Lo stesso destino di Ida, ex psicologa e mediatrice culturale che parla cinque lingue, oggi 59enne, rimasta anche lei senza lavoro. Dopo aver perso il figlio, racconta al ilFattoQuotidiano.it, si è ammalata per diversi anni, ha perso la casa dove viveva da oltre 30 ed è stata sfrattata. “Piano piano mi sono ripresa. Mi era però rimasto soltanto il reddito, ora me lo tolgono. Con la spesa mi hanno aiutata i volontari di Nonna Roma, ma con le medicine? Grazie al reddito le potevo acquistare, mi ero anche comprata gli occhiali da vista. Come farò a curarmi ancora?”.
Un destino, quello di Ida e Luciana, comune per circa 169mila nuclei familiari, 12mila nella provincia di Roma, la seconda (dopo Napoli, con 21mila) per numero di sussidi sospesi. Perché dopo lo smantellamento e la stretta voluta dal governo Meloni, la volontà di interrompere l’erogazione del Reddito per i cosiddetti “occupabili” a sette mesi si è già trasformata in realtà. Il reddito sarà ancora percepito soltanto dalle famiglie con minori, persone con disabilità o in carico ai servizi socio-sanitari, o persone di età pari o superiore ai 60 anni, come prevede la nuova normativa che dichiara appunto “occupabili” tutti gli altri poveri. Escludendoli dall’Assegno di inclusione al via dal prossimo primo gennaio. Così chi ad agosto perderà il reddito, da settembre potrà al massimo chiedere il Supporto per formazione e lavoro da 350 euro al mese per 12 mesi, non rinnovabili, per seguire corsi di formazione. Ma accedervi non sarà semplice, dato che l’Isee non dovrà superare i 6mila euro.

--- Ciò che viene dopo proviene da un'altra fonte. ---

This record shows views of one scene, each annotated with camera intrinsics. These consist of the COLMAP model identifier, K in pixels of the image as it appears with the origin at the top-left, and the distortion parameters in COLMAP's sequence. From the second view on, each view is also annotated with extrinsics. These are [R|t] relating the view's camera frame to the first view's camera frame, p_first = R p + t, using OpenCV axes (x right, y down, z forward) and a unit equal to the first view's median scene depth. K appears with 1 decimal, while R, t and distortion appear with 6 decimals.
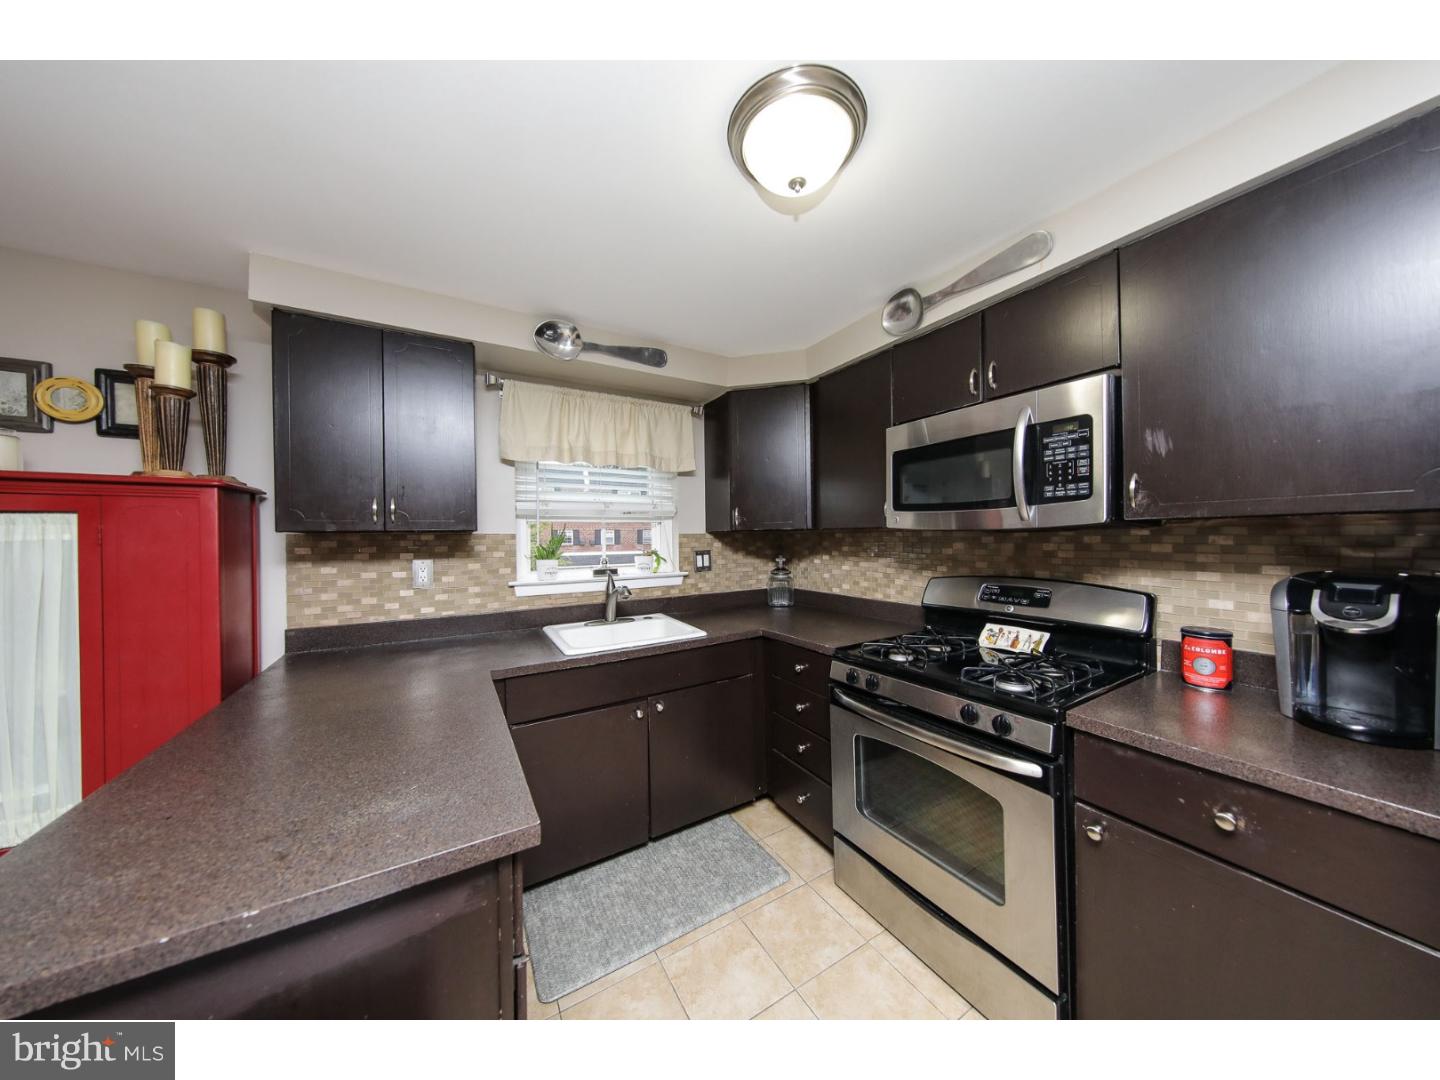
lens RADIAL K [[454.9, 0, 724.5], [0, 454.9, 536.4], [0, 0, 1]] dist [0.005040, -0.000670]
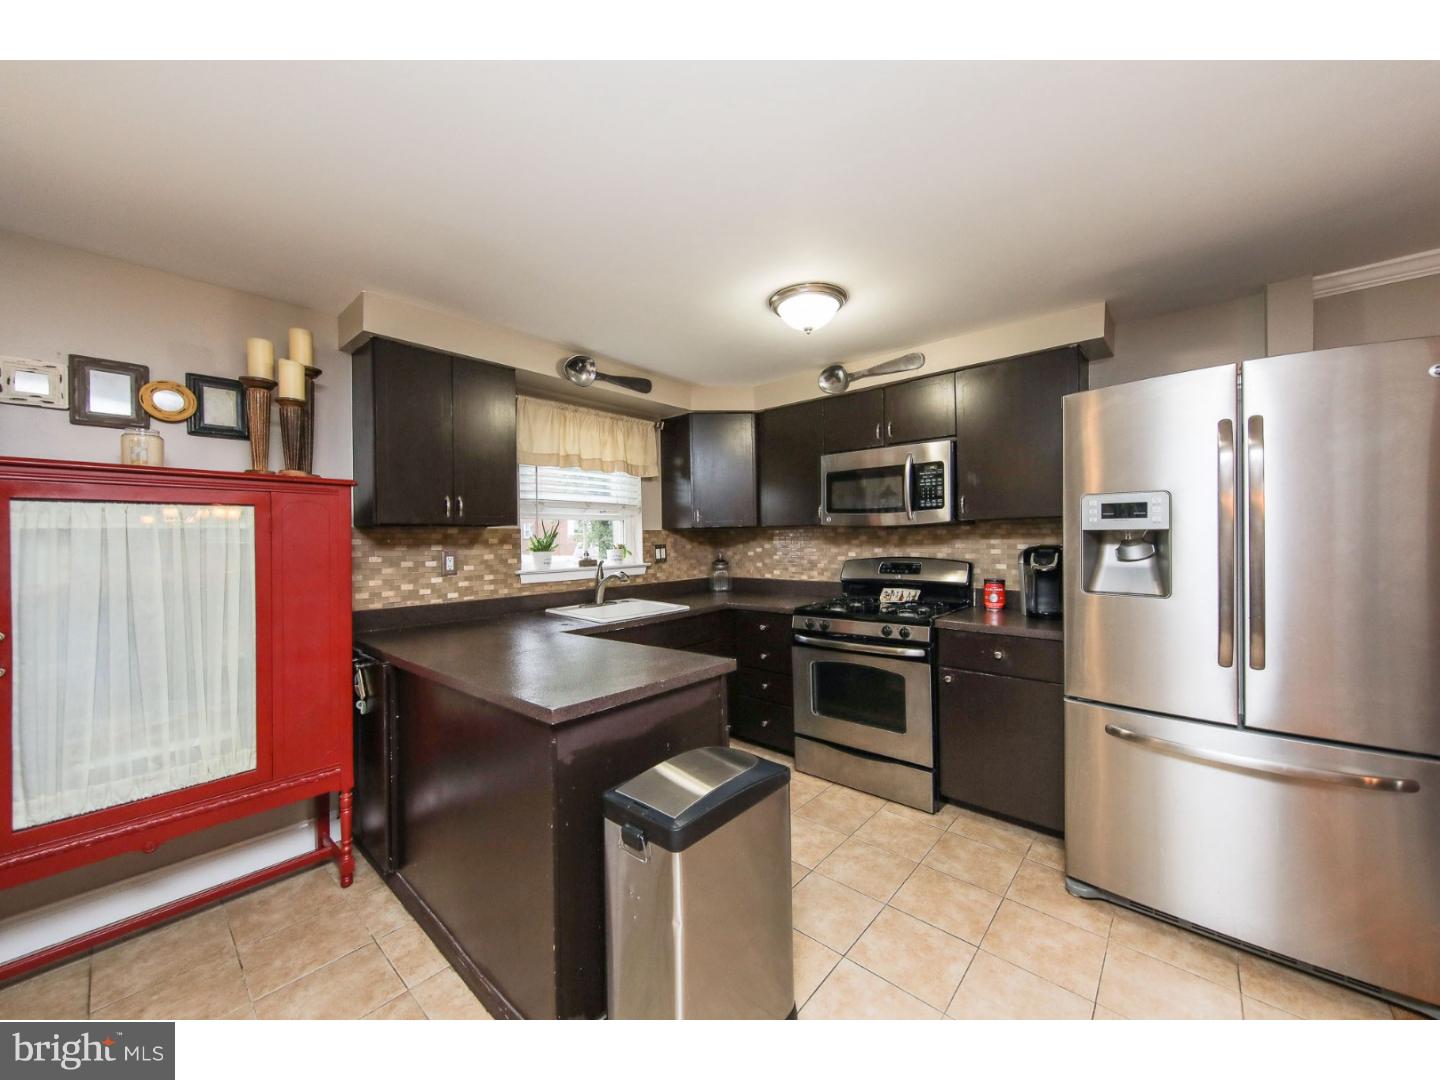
lens RADIAL K [[526.4, 0, 720.5], [0, 526.4, 535.2], [0, 0, 1]] dist [0.002537, -0.000178]
pose [[0.952234, 0.001110, 0.305368, -0.504625], [0.001920, 0.999952, -0.009623, 0.032012], [-0.305364, 0.009750, 0.952186, -0.535111]]
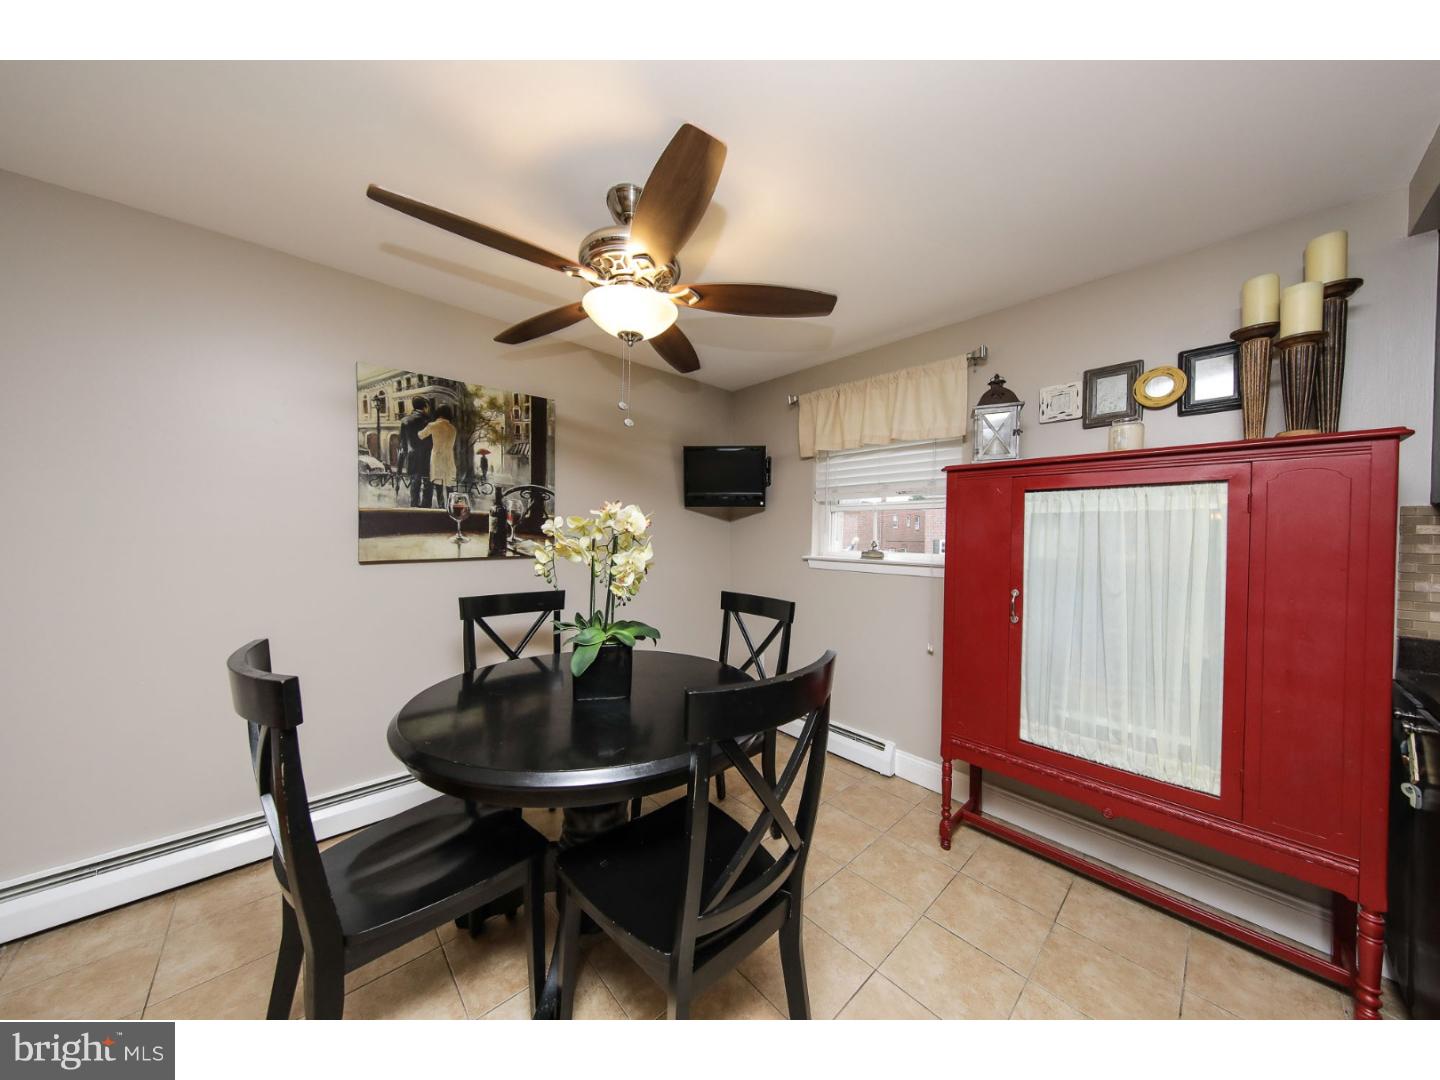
lens RADIAL K [[478.6, 0, 717.2], [0, 478.6, 540.0], [0, 0, 1]] dist [0.002631, 0.000307]
pose [[0.202443, 0.021047, -0.979068, -0.459454], [-0.024738, 0.999560, 0.016373, 0.066596], [0.978982, 0.020905, 0.202874, -0.234667]]
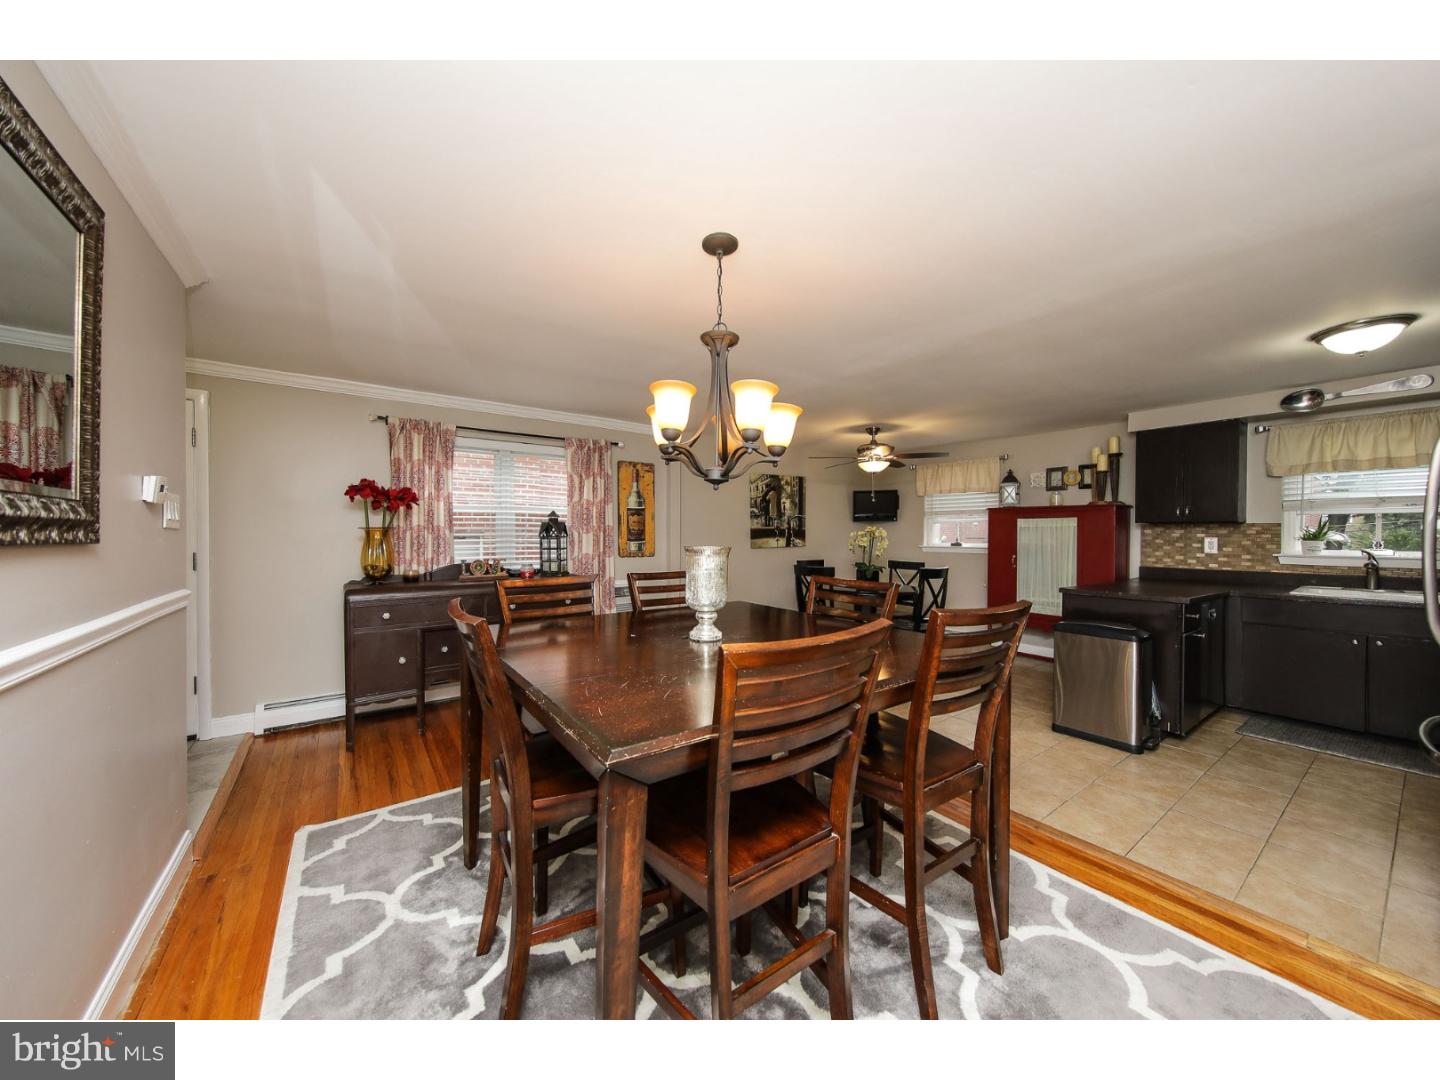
lens RADIAL K [[526.4, 0, 692.0], [0, 526.4, 538.4], [0, 0, 1]] dist [0.002537, -0.000178]
pose [[0.064364, 0.015896, -0.997800, 1.568229], [-0.009193, 0.999840, 0.015335, 0.048754], [0.997884, 0.008186, 0.064499, -1.444561]]
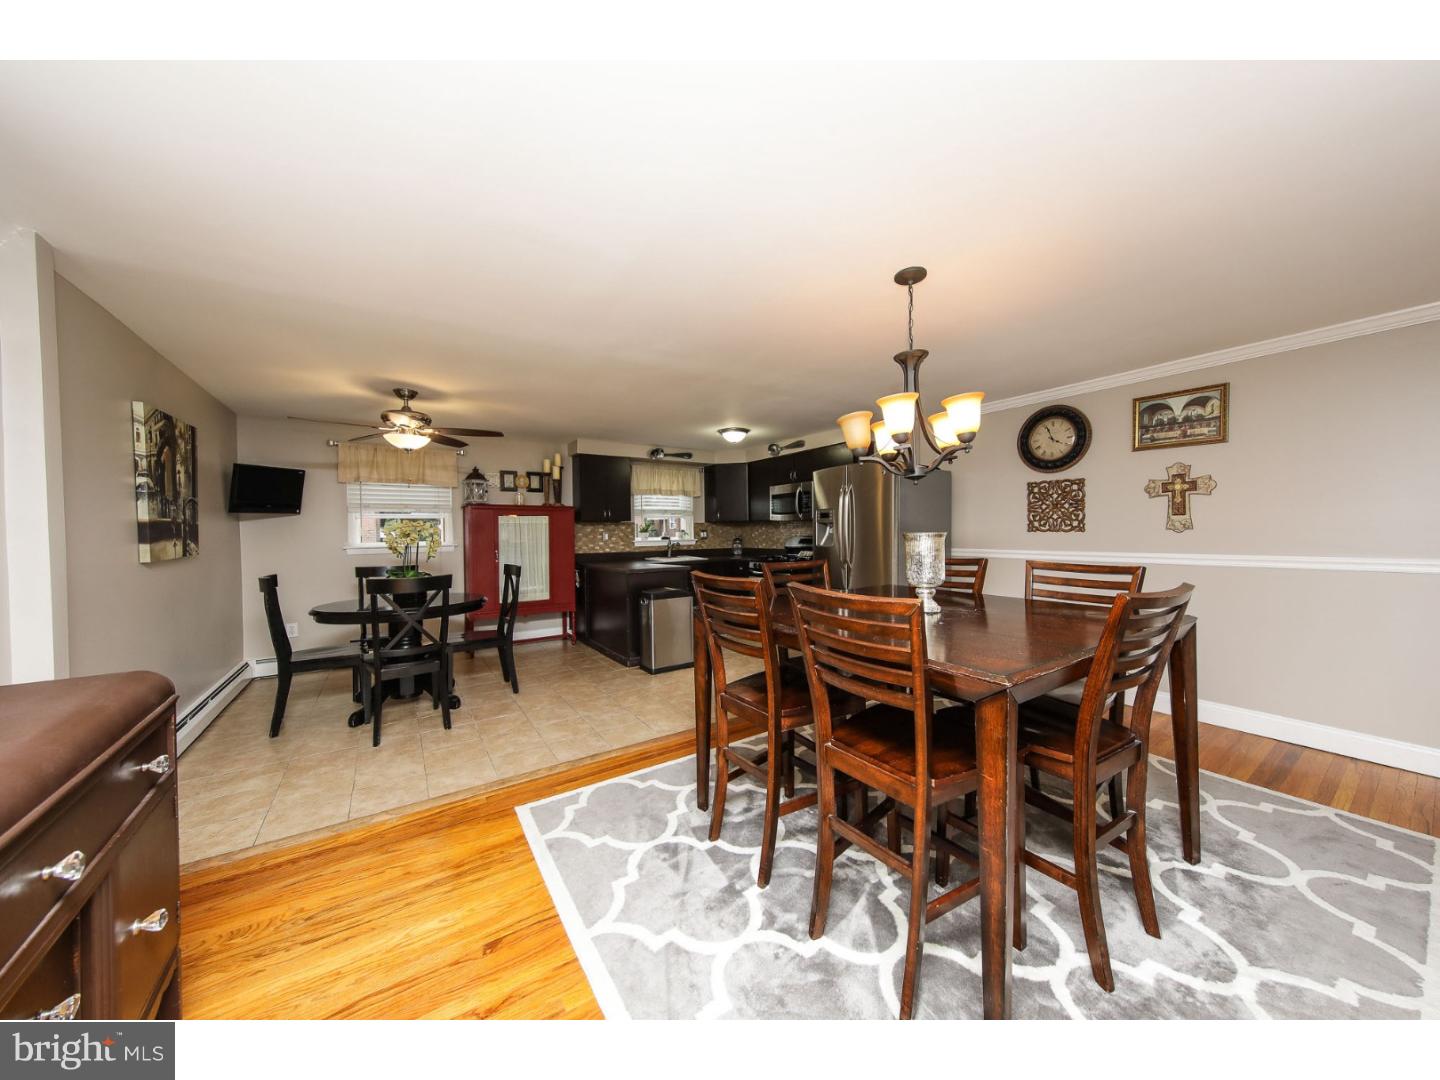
lens RADIAL K [[478.6, 0, 718.9], [0, 478.6, 536.5], [0, 0, 1]] dist [0.002631, 0.000307]
pose [[0.999013, -0.001313, 0.044398, -0.126301], [0.000899, 0.999956, 0.009336, 0.065719], [-0.044409, -0.009287, 0.998970, -2.328965]]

Tradotto, servirà essere ancora più poveri dei poveri ai quali verrà concesso l’Assegno di inclusione (che prevede una soglia di 9360 euro), grazie ai componenti fragili del nucleo familiare. Con il rischio che in migliaia di famiglie restino alla fine senza alcun sostegno da parte dello Stato. E che l’unica speranza sia trovare qualche lavoro, quasi una chimera.
Intanto c’è già chi ha detto addio al reddito, a meno di non venir poi presi in carico dai servizi sociali del proprio Comune, dopo la valutazione degli stessi. Se dovessero ritenere la persona “non attivabile al lavoro“, inseriranno i dati nella piattaforma GePI, cioè quella per la gestione dei Patti per l’inclusione sociale (lo strumento per l’attuazione delle attività di competenza dei Comuni rivolte ai beneficiari del reddito di cittadinanza). Eppure, “la presa in carico da parte dei servizi sociali non è prevista per quei nuclei che presentano solo bisogni di tipo lavorativo, i cui componenti in età attiva sono stati indirizzati ai Centri per l’impiego”, si avverte già nelle faq del ministero.